Pictured: About 100 new residents and fellows on the lawn at JABSOM, joining a total of some 230 MDs in post-medical school training throughout Hawaiʻi. Deborah Manog Dimaya Photo.

New physicians-in-training throughout Hawaiʻi have begun one of the hardest years of their lives.

By Tina Shelton, UH JABSOM Communications Director

The new Graduate Medical Education Residency and Fellowship training year began on July 1, 2018 throughout the country. A little less than 48 hours before the hardest years of their lives began, some 100 or so of those Hawaiʻi-based Residents and Fellows gathered in a “welcome party” hosted annually by Dean Jerris Hedges, MD, on the John A. Burns School of Medicine (JABSOM) campus of the University of Hawaiʻi in Kakaʻako.

New MDs “match” into Residency Programs every March, in a process governed by the National Medical Resident Matching Program. Our Hawaiʻi programs attract both Hawaiʻi medical school graduates and physicians who graduated from other accredited American medical colleges. Experienced MDs seeking even further specialization beyond Residency may, after completing residency, enter what are called Fellowships. Both sets of learners begin a new academic training year every July 1, working on the wards of hospitals in Hawaiʻi, side-by-side with JABSOM clinical faculty who supervise their every move. The training is done in partnership with the University of Hawaiʻi and its academic medical center partners represented by the Hawaiʻi Residency Programs, Inc. Trainees of the new academic year join other Residents and Fellows who are already in their second years or beyond of Graduate Medical Education. New residents work very hard, with regular work weeks of 80 hours or more.

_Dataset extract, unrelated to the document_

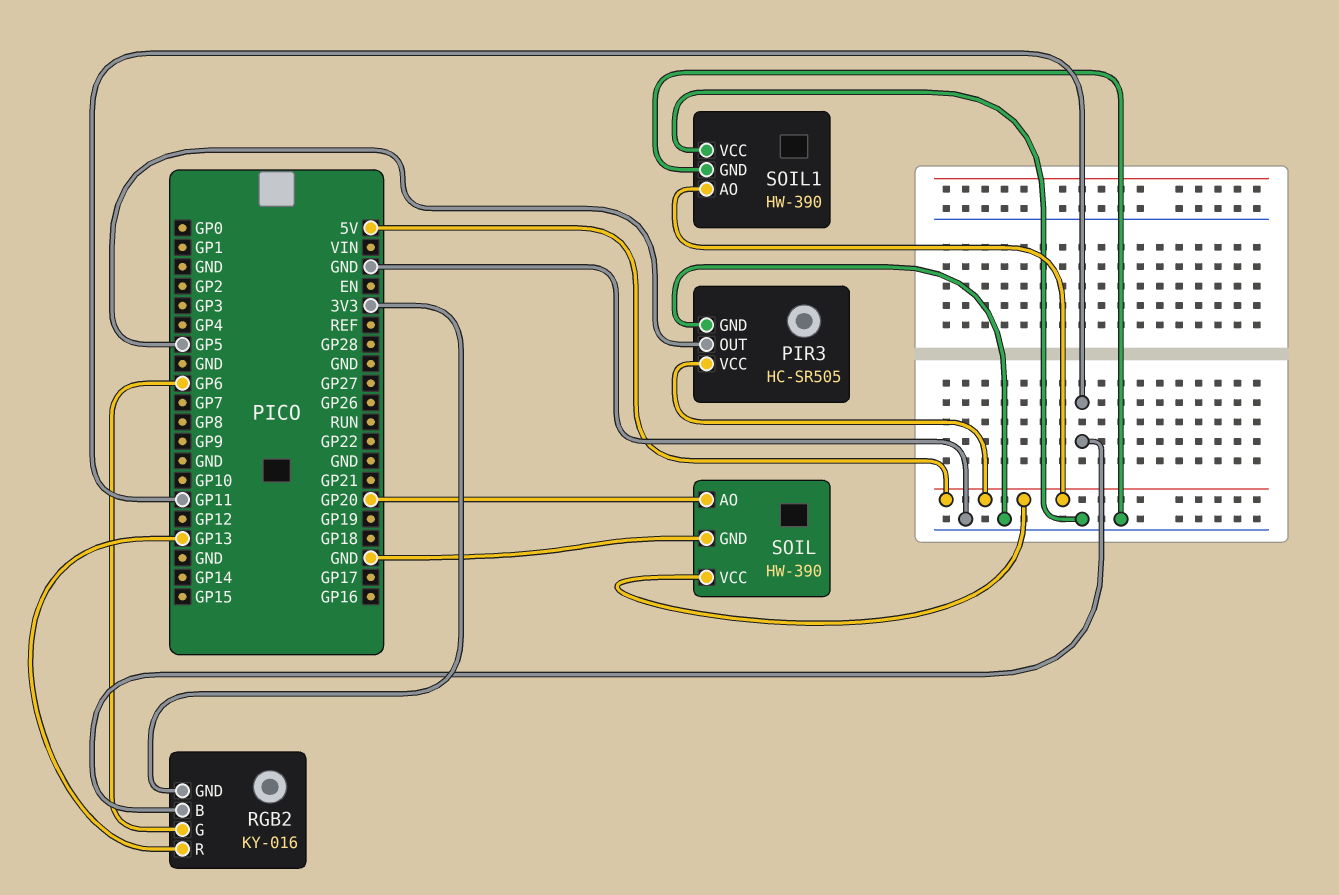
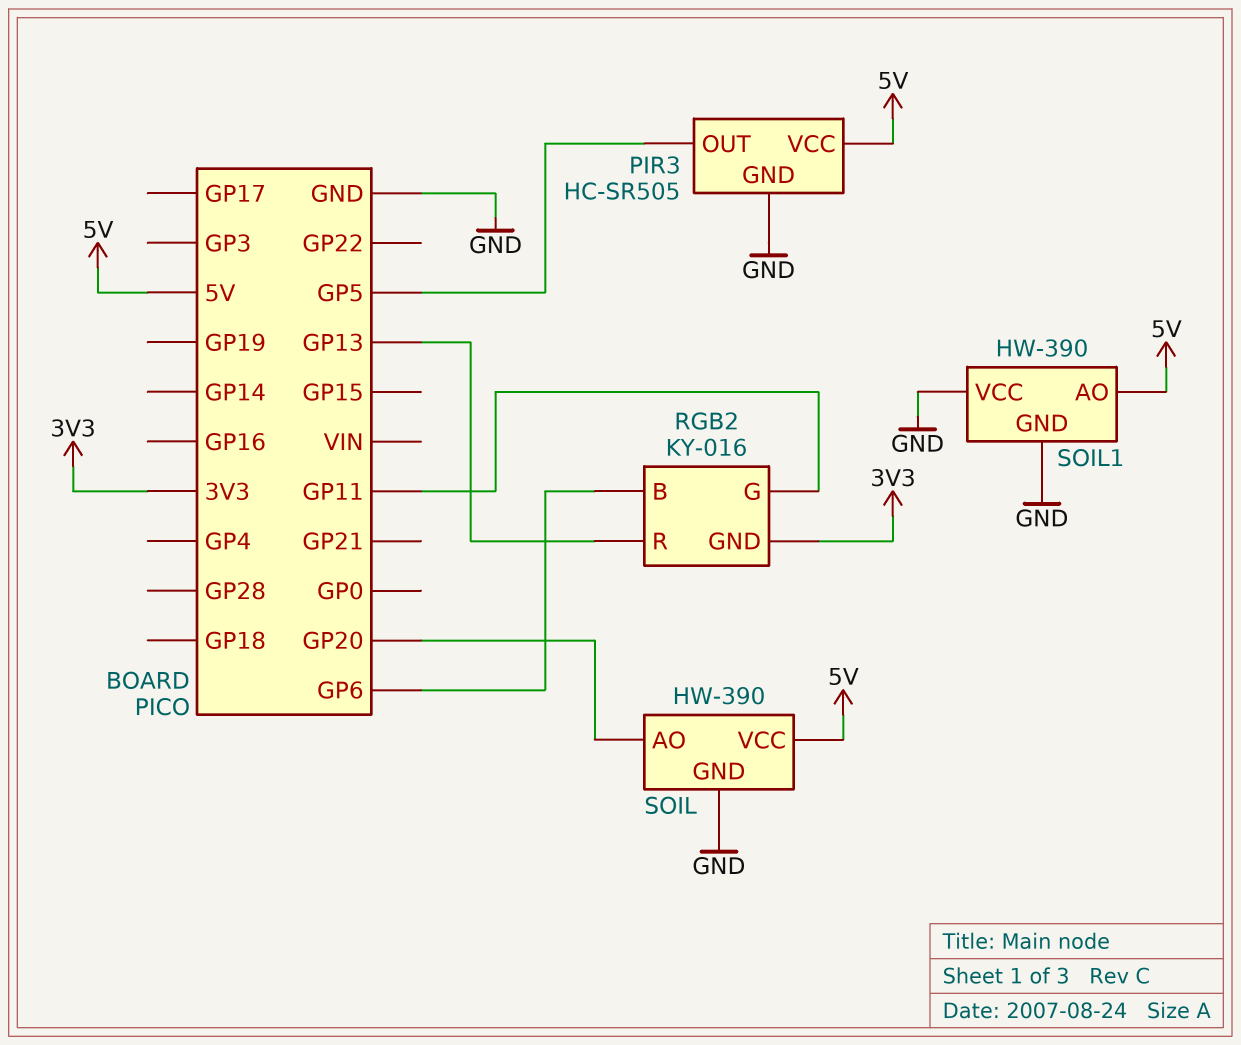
RGB2 pin B: GP11 -> GP6
RGB2 pin G: GP6 -> GP11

“I am finally living the dream entering a Cardiovascular Fellowship,” said Ammar El Sergany, MD.

VIDEO: 2018 Meet the residents!

 
Transcript of Interviews 2018 GME Welcome

About Graduate Medical Education
The John A. Burns School of Medicine (JABSOM) sponsors 20 accredited graduate medical education programs, training about 235 physicians annually in residency and fellowship programs which last between three to seven years. The MDs work at our community health center academic training sites, under faculty supervision, while gaining experience which will prepare them for licensure and board certification. These doctors train in the specialties of Family Medicine, Sports Medicine, Internal Medicine, Cardiology, Geriatric Medicine, Obstetrics and Gynecology, Orthopedic Surgery, Pathology, Pediatrics, Neonatal-Perinatal Medicine, General Psychiatry, Addiction Psychiatry, Child and Adolescent Psychiatry, Geriatric Psychiatry, General Surgery and Surgical Critical Care.

Graduate Medical Education (GME) training supervised by JABSOM faculty occurs in a variety of community healthcare facilities including those of The Queen’s Health Systems, Hawaiʻi Pacific Health (Kapi‘olani Medical Center for Women and Children, Pali Momi Medical Center, Straub Medical Center, Wilcox Hospital), Kuakini Medical Center, Kaiser Permanente Moanalua Medical Center, U.S. Department of Veteran’s Affairs, Tripler Army Medical Center, the Mililani Physician Center, Rehabilitation Hospital of the Pacific, Shriners Hospital for Children, Wahiawā General Hospital and the Hawaiʻi State Department of Health (Hawaiʻi State Hospital and community clinics), and we are affiliated with Maui Medical Center, the Hilo Medical Center and Bay Clinic in Hilo, and the North Hawai’i Community Hospital.